The 2 p.m. Sun
Midday Stillness and the Ideas We Miss While Rushing. A Letter from Kuala Lumpur Personal reflection on how the scorching midday hours, those moments we dismiss as dead time, might hold more wisdom than our obsession with constant productivity. On Mediterranean heat, ancestral traditions, and learning to stop.
The other day I found myself sitting in my office in Kuala Lumpur, looking out the window while the relentless Malaysian midday sun shone over the skyscrapers. It reminded me of those suffocating days in Algiers, when the same Mediterranean sun was reflected on the white walls of the Casbah
There is something peculiar at that time of day. It's as if time stopped and everyone went into a kind of collective trance. Merchants close their stores, the streets empty, and only the buzzing of the air conditioning remains as the soundtrack of our modern lives
For years I have pursued success as someone who pursues a shadow in this schedule – always moving, always looking for the next great idea, the next revolutionary project.
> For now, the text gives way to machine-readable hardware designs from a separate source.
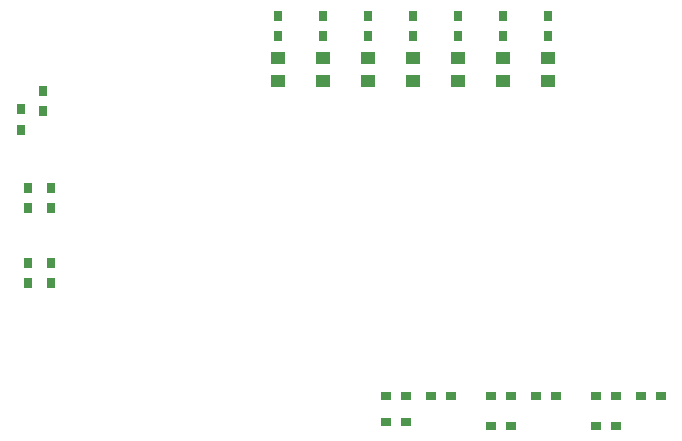
<source format=gbr>
G04 DipTrace 2.4.0.2*
%INTopPaste.gbr*%
%MOIN*%
%ADD48R,0.0511X0.0432*%
%ADD54R,0.0314X0.0353*%
%ADD56R,0.0353X0.0314*%
%FSLAX44Y44*%
G04*
G70*
G90*
G75*
G01*
%LNTopPaste*%
%LPD*%
D56*
X32275Y8940D3*
X31605D3*
X28775D3*
X28105D3*
X25275Y9065D3*
X24605D3*
D54*
X13440Y13690D3*
Y14359D3*
Y16190D3*
Y16859D3*
X13190Y19440D3*
Y20109D3*
D48*
X30003Y20440D3*
Y21188D3*
X28503Y20440D3*
Y21188D3*
X27003Y20440D3*
Y21188D3*
X25503Y20440D3*
Y21188D3*
X24003Y20440D3*
Y21188D3*
X22503Y20440D3*
Y21188D3*
X21003Y20440D3*
Y21188D3*
D56*
X32275Y9940D3*
X31605D3*
X33105D3*
X33775D3*
X28775D3*
X28105D3*
X29605D3*
X30275D3*
X25275D3*
X24605D3*
X26105D3*
X26775D3*
D54*
X12690Y14359D3*
Y13690D3*
Y16859D3*
Y16190D3*
X12440Y18815D3*
Y19484D3*
X27003Y21940D3*
Y22609D3*
X28503Y21940D3*
Y22609D3*
X30003Y21940D3*
Y22609D3*
X25503Y21940D3*
Y22609D3*
X21003Y21940D3*
Y22609D3*
X22503Y21940D3*
Y22609D3*
X24003Y21940D3*
Y22609D3*
M02*

</source>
But lately I have realized that it is in these moments of apparent stillness when the best ideas bloom
The other day, while watching a woman struggling with several shopping bags under the scorching sun, I had an epiphany about a new delivery service that could solve this everyday problem. Sometimes the most innovative solutions are born from observing the mundane with new eyes
The siesta, that tradition that I criticized so much in my early years as an entrepreneur, now I see it as an act of ancestral wisdom. In that limbo between morning productivity and the second air of the afternoon, there is a space for contemplation that our startup culture rarely values
I have realized that my best business decisions did not arise in frantic meetings or brainstorming sessions, but in these moments of forced calm, when the sun is at its zenith and the world seems to slow down
Maybe it's time for us to rethink our relationship with these "dead" moments. Instead of fighting them, we could take advantage of them as spaces for silent innovation. After all, the true art of entrepreneurship is not to move faster, but to know when to stop and observe
Sometimes I wonder if we are not so busy chasing the next great success that we forget to look up and contemplate the sun at 2 in the afternoon
I write in the shadow of the past, while the future fades.
Whispers live here
Words linger longer when they come from the heart.